VPNs vulnerable to MiTM because ANY certificate goes
Short answer:
Nope, can't be done. This is because a reputable Certificate Authority will not issue a certificate for a domain that your sysadmin does not control.
Long answer:
It can be done under some scenarios.
For example - if you're using OpenVPN to create a TLS connection to a VPN concentrator elsewhere in the world called...say...awesomevpn.sx, one of the first steps in the TLS handshake is server certificate validation. Your sysadmin could attempt to MITM this connection, but he would not be able to present a certificate for awesomevpn.sx because no CA will issue it to him, which would cause the connection to fail.
However, consider a scenario where a company has contracted a vendor to install packet inspection appliances. In order to perform MITM attacks on secure connections, the vendors will compel the installation of their own "root" certs onto client machines. That way, they can use their own CA to sign certificates for any domain. This can be done on the fly by the inspection appliances. When those certificates are presented to the client during the MITM sequence, they will be accepted, allowing the connection to complete, and the packets to be inspected in the clear.

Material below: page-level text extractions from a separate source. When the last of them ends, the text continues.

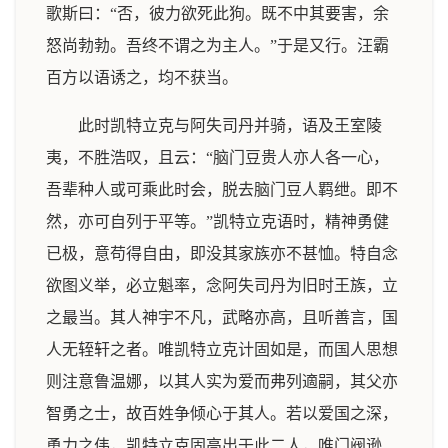
歌斯曰：“否，彼力欲死此狗。既不中其要害，余
怒尚勃勃。吾终不谓之为主人。”于是又行。汪霸
百方以语诱之，均不获当。
此时凯特立克与阿失司丹并骑，语及王室陵
夷，不胜浩叹，且云：“脑门豆贵人亦人各一心，
吾辈种人或可乘此时会，脱去脑门豆人羁绁。即不
然，亦可自列于平等。”凯特立克语时，精神勇健
已极，意苟得自由，即没其家族亦不甚恤。特自念
欲图义举，必立魁率，念阿失司丹为旧时王族，立
之最当。其人神宇不凡，武略亦高，且听善言，国
人无轾轩之者。唯凯特立克计固如是，而国人思想
则注意鲁温娜，以其人实为爱而弗列適嗣，其父亦
智勇之士，故百姓争倾心于其人。若以爱国之深，
勇力之伟，凯特立克固高出于此二人，唯门阀逊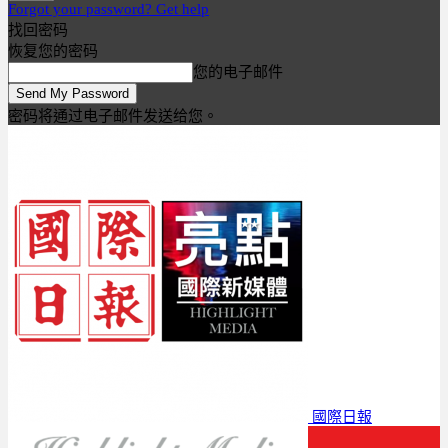
Forgot your password? Get help
找回密码
恢复您的密码
您的电子邮件
密码将通过电子邮件发送给您。
國際日報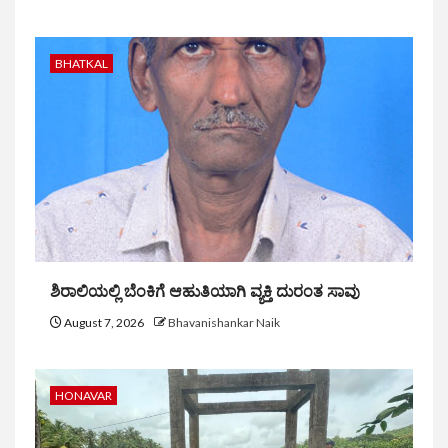
BHATKAL
ಶಿರಾಲಿಯಲ್ಲಿ ಬೆಂಕಿಗೆ ಆಹುತಿಯಾಗಿ ವ್ಯಕ್ತಿ ದುರಂತ ಸಾವು
August 7, 2026
Bhavanishankar Naik
HONAVAR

This sounds like a weakness of the CA system, but remember that in a corporate environment, you do not have physical control over the machines owned by the company. Without physical control, it's game over in terms of security.
So the explanation you've been given is missing a key point - they did not mention the requirement to install their own root certs on client machines. It has nothing to do with a weakness in the VPN clients, or the various protocols used for secure connections.
You might want to read this piece on the Gibson Research Corporation site: The “S” added to the end of the “HTTP” means SECURE. (Or at least it was supposed to.)
The presence of the unbroken key or the lock icon on the web browser once meant that the connection between the user and the remote web server was authenticated, secured, encrypted . . . and not susceptible to any form of eavesdropping by any third party. Unfortunately, that is no longer always true.
And
How is this elegant system [cfr. CA-system] subverted?
Any corporation, educational institution, or other Internet connectivity provider who wishes to monitor every Internet action of its employees, students or users — every private user ID & password of every social networking or banking site they visit, their medical records, all “secure” eMail . . . EVERYTHING — simply arranges to add one additional “Pseudo Certificate Authority” to their users' browsers or computers. It's that simple.